Legacy Audio was on hand to show off the latest Whisper (starting at $21,500/pair) and Focus SE (starting at $9,200/pair) models, now with the dual-AMT tweeter array Bill Duddleston showed me back at Capital Audiofest last year, and first launched in the new Aeris loudspeakers ($17,750), also here on display. A challenging room, acoustically, but I’ve been thrilled by this demo at recent shows. Bill has great, big, crazy plans for his loudspeakers in the future, and I’m totally psyched to see the evolution of these already-great designs.
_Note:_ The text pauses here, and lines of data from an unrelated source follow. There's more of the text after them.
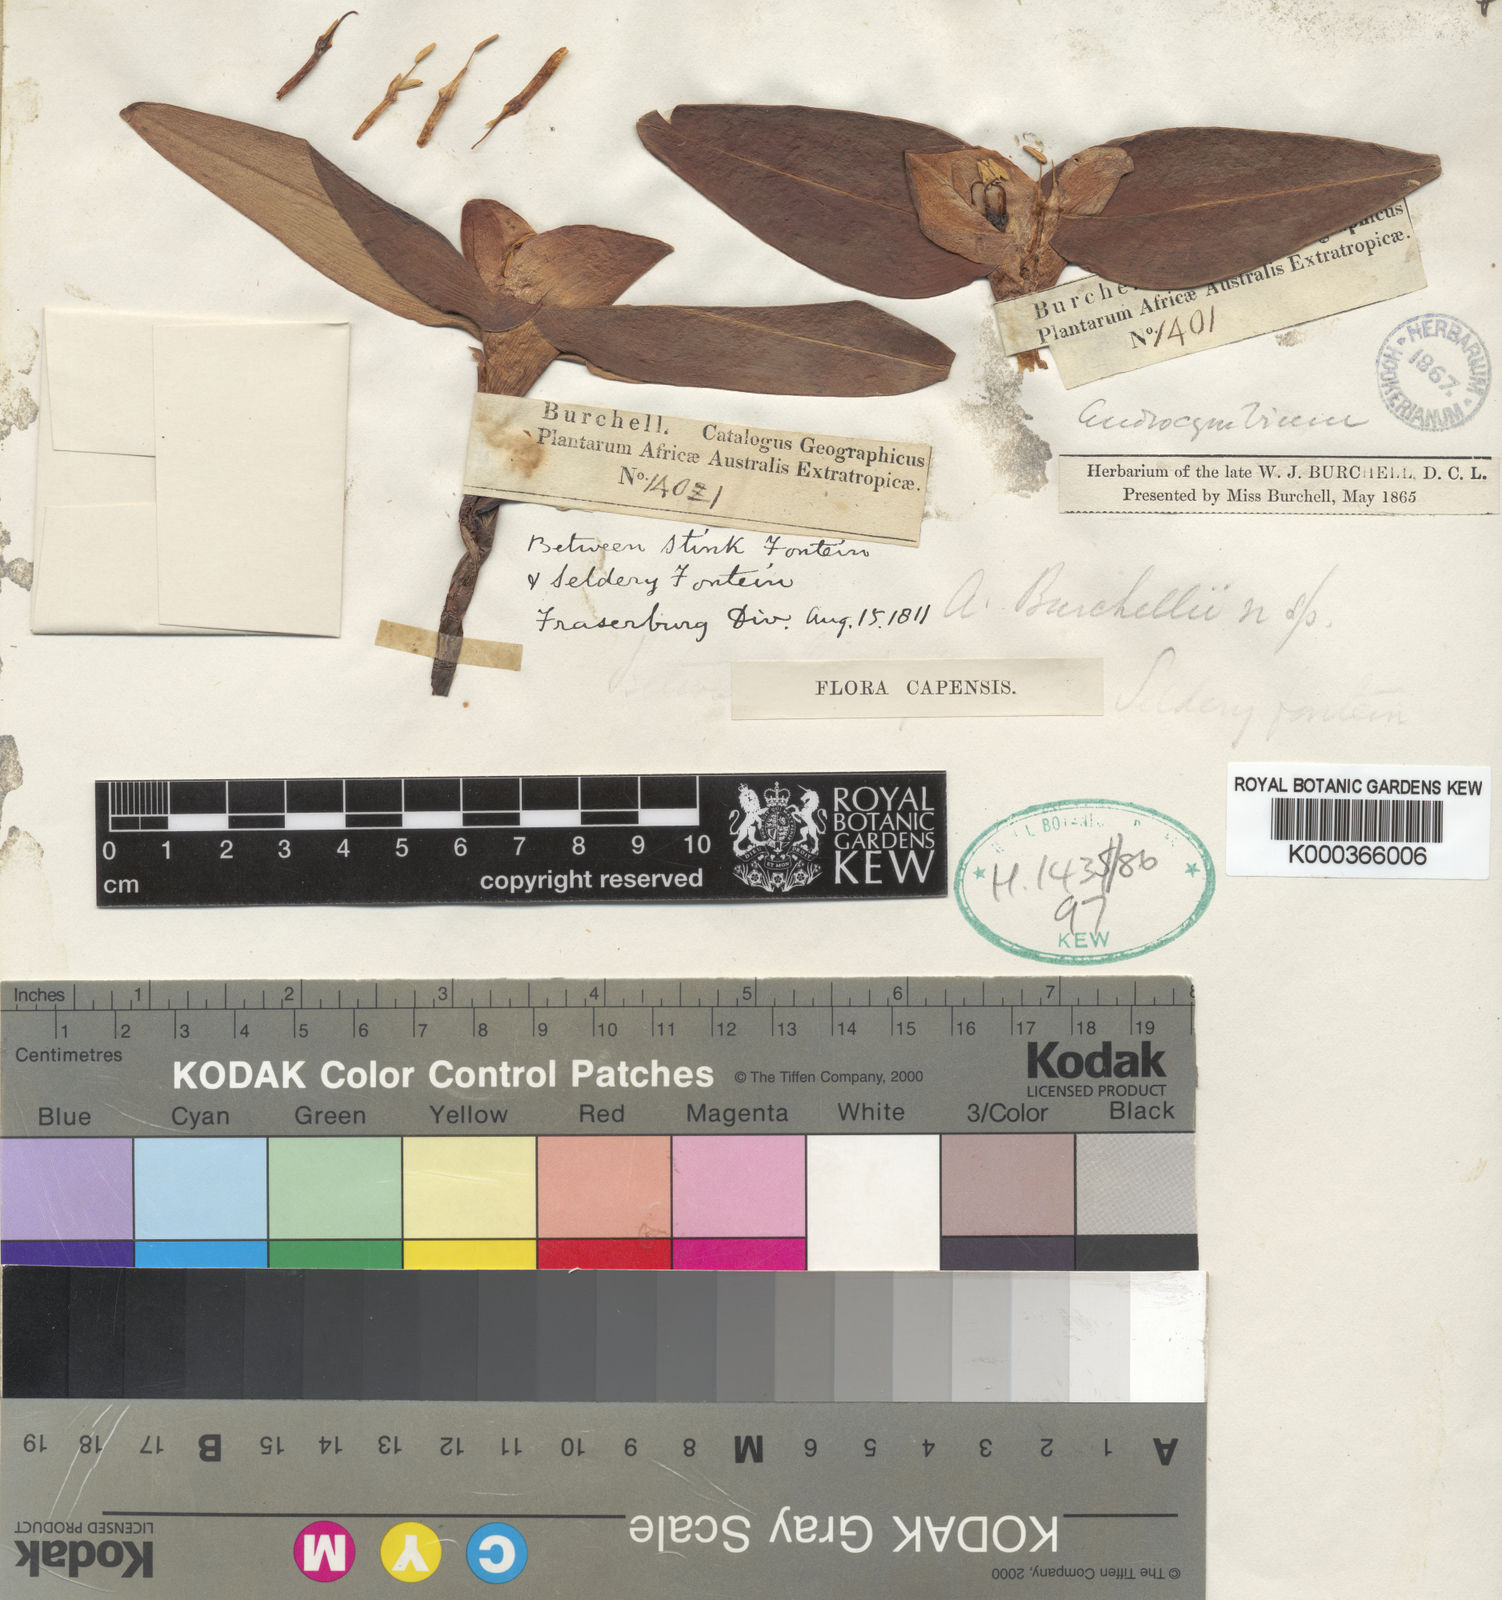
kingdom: Plantae
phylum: Tracheophyta
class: Liliopsida
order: Liliales
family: Colchicaceae
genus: Colchicum
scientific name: Colchicum burchellii
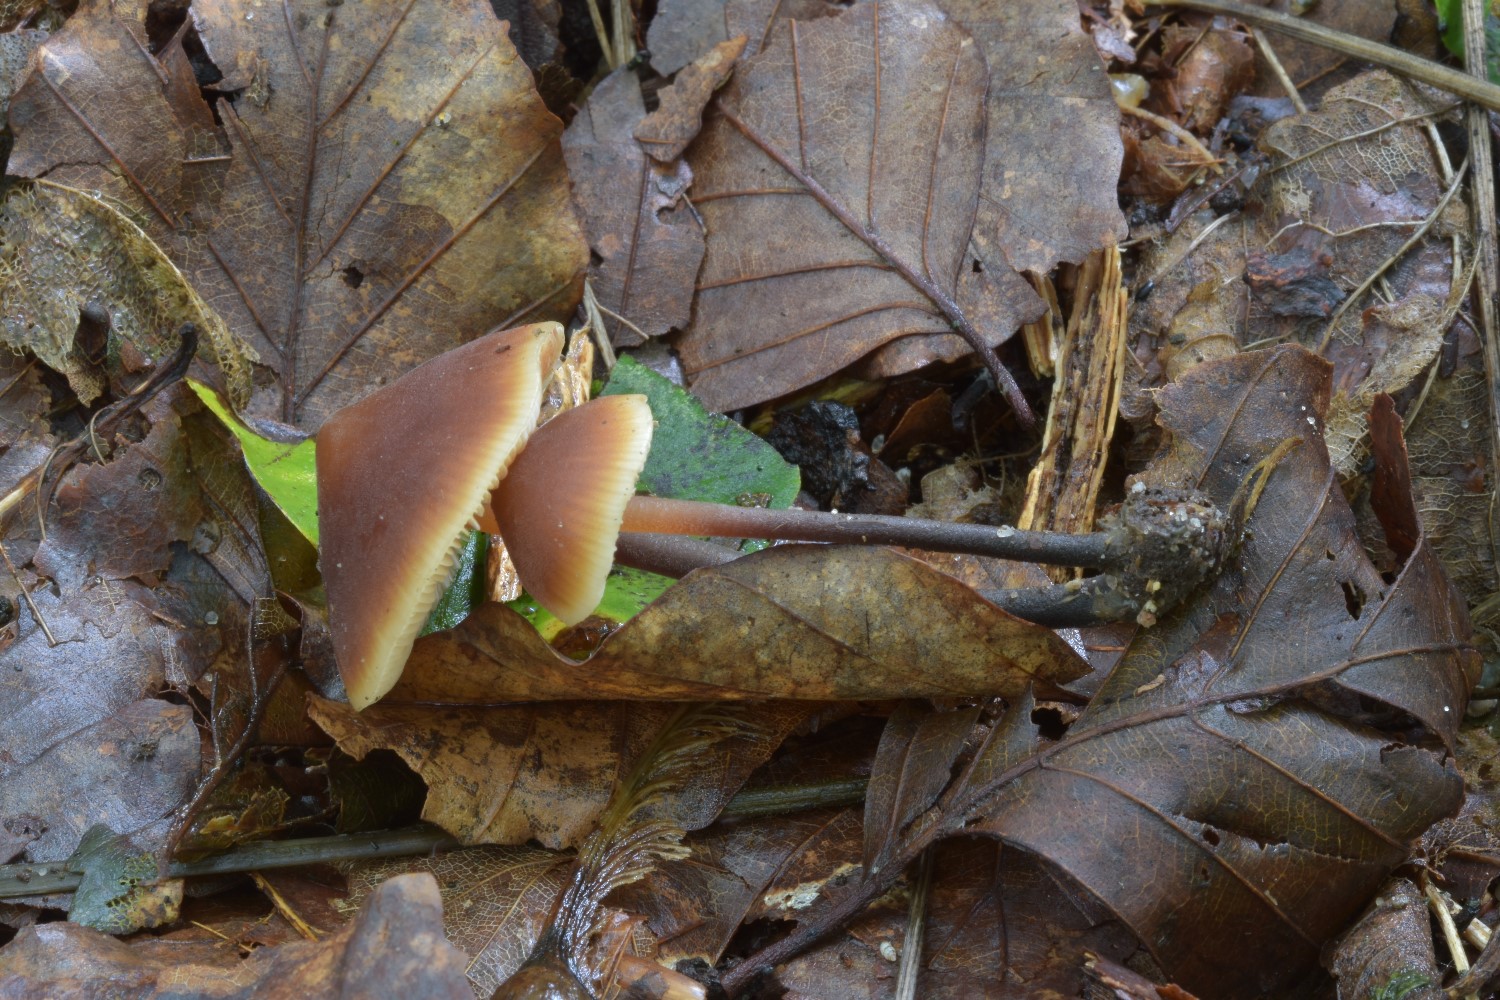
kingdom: Fungi
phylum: Basidiomycota
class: Agaricomycetes
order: Agaricales
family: Macrocystidiaceae
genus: Macrocystidia
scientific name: Macrocystidia cucumis
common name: agurkehat
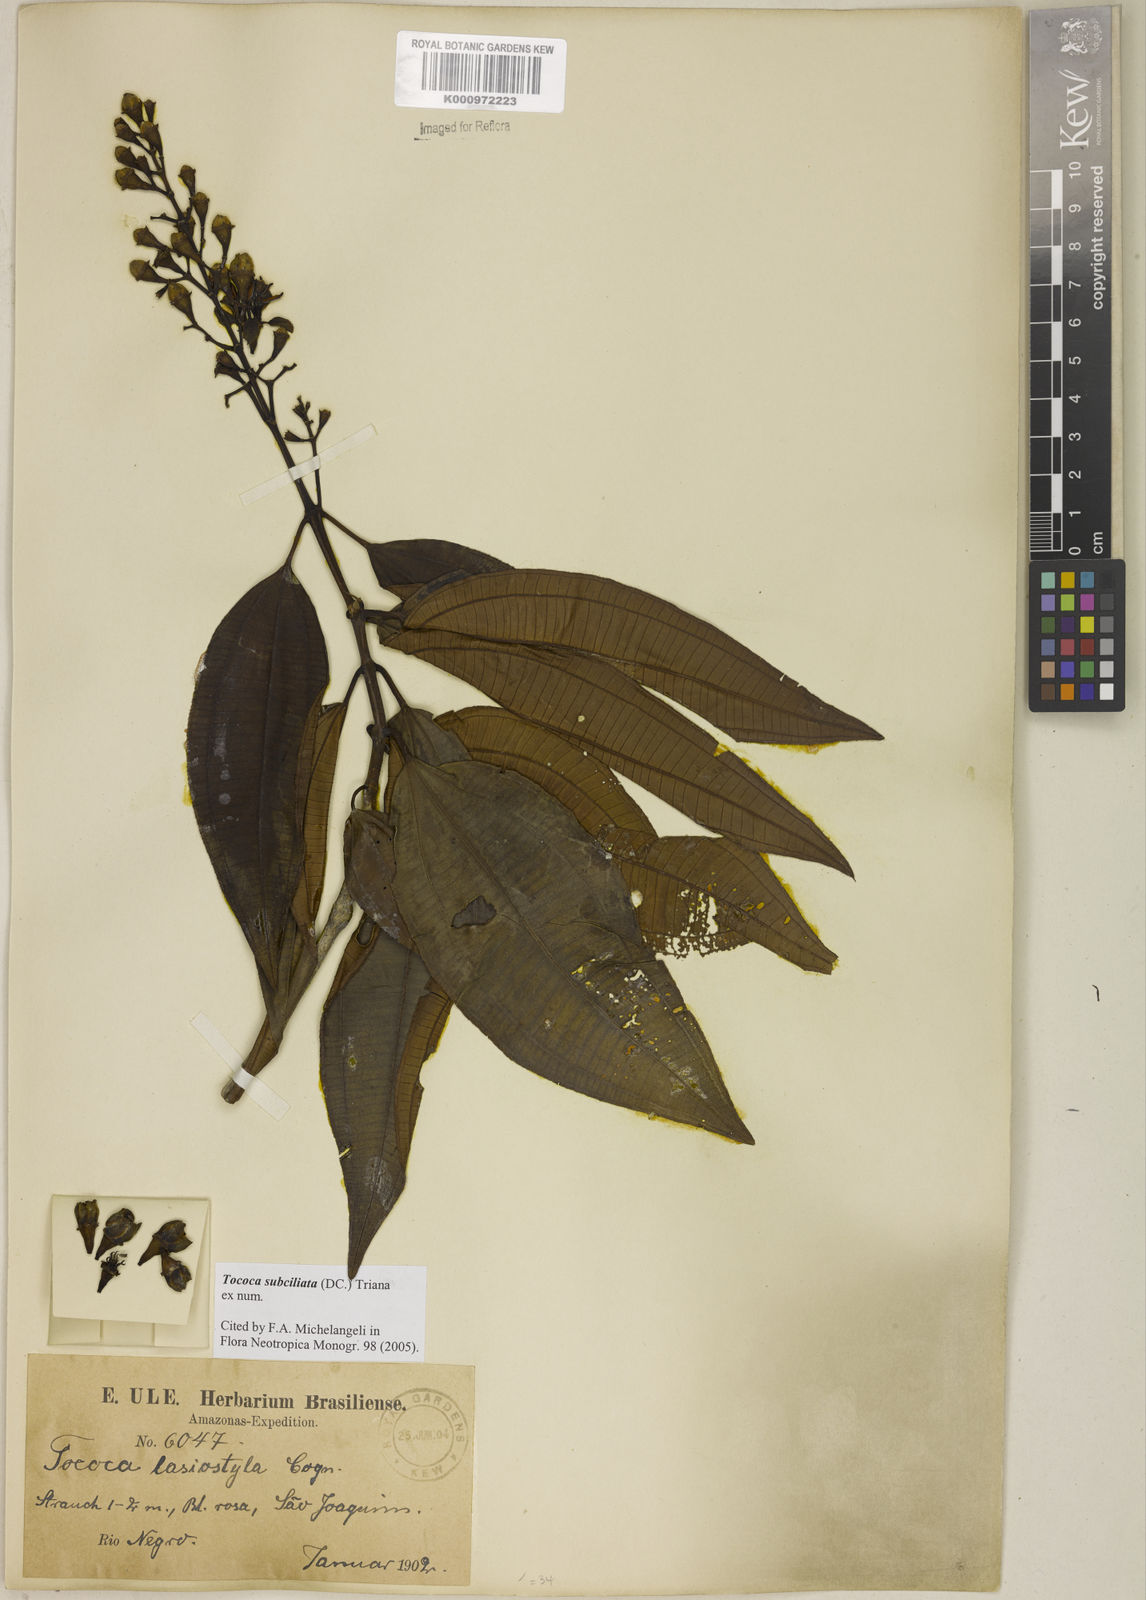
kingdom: Plantae
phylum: Tracheophyta
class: Magnoliopsida
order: Myrtales
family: Melastomataceae
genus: Miconia
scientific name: Miconia subciliata
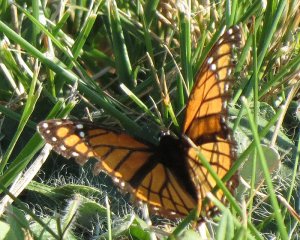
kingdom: Animalia
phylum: Arthropoda
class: Insecta
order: Lepidoptera
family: Nymphalidae
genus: Limenitis
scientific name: Limenitis archippus
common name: Viceroy
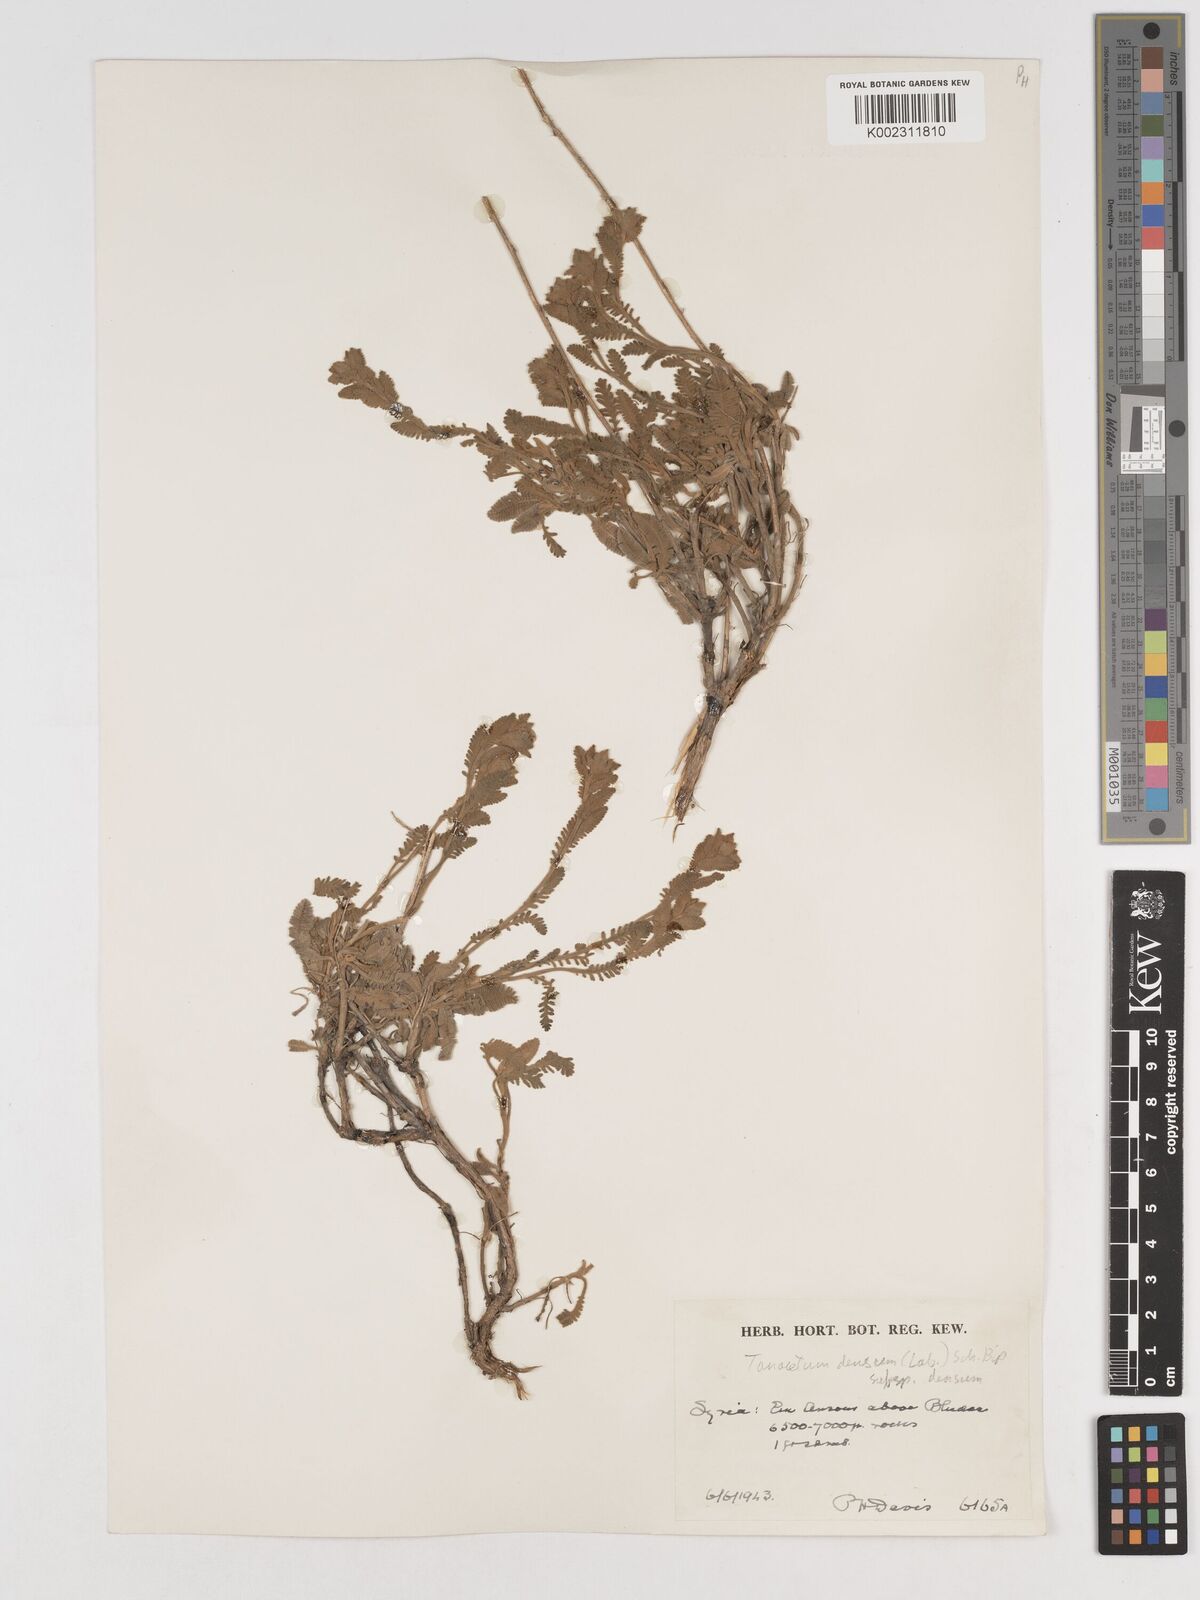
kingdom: Plantae
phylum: Tracheophyta
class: Magnoliopsida
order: Asterales
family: Asteraceae
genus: Tanacetum
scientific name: Tanacetum densum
Shown here with Coda electronics, an Oppo digital player, and cabling from Morrow Audio.
Stepping across the foyer, I found another Purity Audio preamp, this time, a Reference ($11,495) fronting a pair of Bob Carver Black Beauty monoblocks ($12,900/pair), cranking 300+ watts into a pair of King Sound King III ESL panel loudspeakers ($12,000). Clarity Cables provided all the signaling and power cables. An Oppo BDP-95 provided the front end. And you know what? Holy guacamole, Batman. This is one cave I was not happy to leave. The big King panels can put out “real bass”, which seems to surprise just about everyone, but brings the speed and detail that an ESL is known for. Truly remarkable, and a price point that’s comfortably under six figures; a reminder for which I was rather grateful after visiting so many sky-high priced systems.
Another Aragon and Waterfall Audio demo showed me exactly what I’ve done wrong in past attempts to sneak loudspeakers past my wife – I used loudspeakers. Silly me. What was I thinking? Waterfall speakers are glass – so they pretty much disappear. Into any décor. Duh! Why didn’t I think of that? Nifty. Indy Audio Labs, the parent of top-flight Aragon, and the more affordable Acurus Audio, were showing an Aragon 8008 stereo amplifier with an Aragon 18k preamp. I didn’t get to hear them here at AXPONA, but I did spend some time with them at CES and was impressed by the sound they made there.
Icon Audio was showing a pair of new FRm 2 “full range” single-driver loudspeakers, paired with their tubed electronics, including an ST40 MK III integrated amplifier ($2,495), a KT88-based design good for 20wpc in triode or 40wpc in ultralinear. For an affordable system, I was impressed, if not exactly blown away. Now, I’m not sure “cute” is a good word for a monoblock amp, but the MB30m ($1,799/pair) are just that, so, fuggedaboutit. 27wpc in ultralinear, this KT120 based amp can run in triode too, for 16wpc. A 6SN7 double-triode drives it, and a 5AR4 does the rectification. Did I mention you can fit one in one hand? Ah, well. Another time.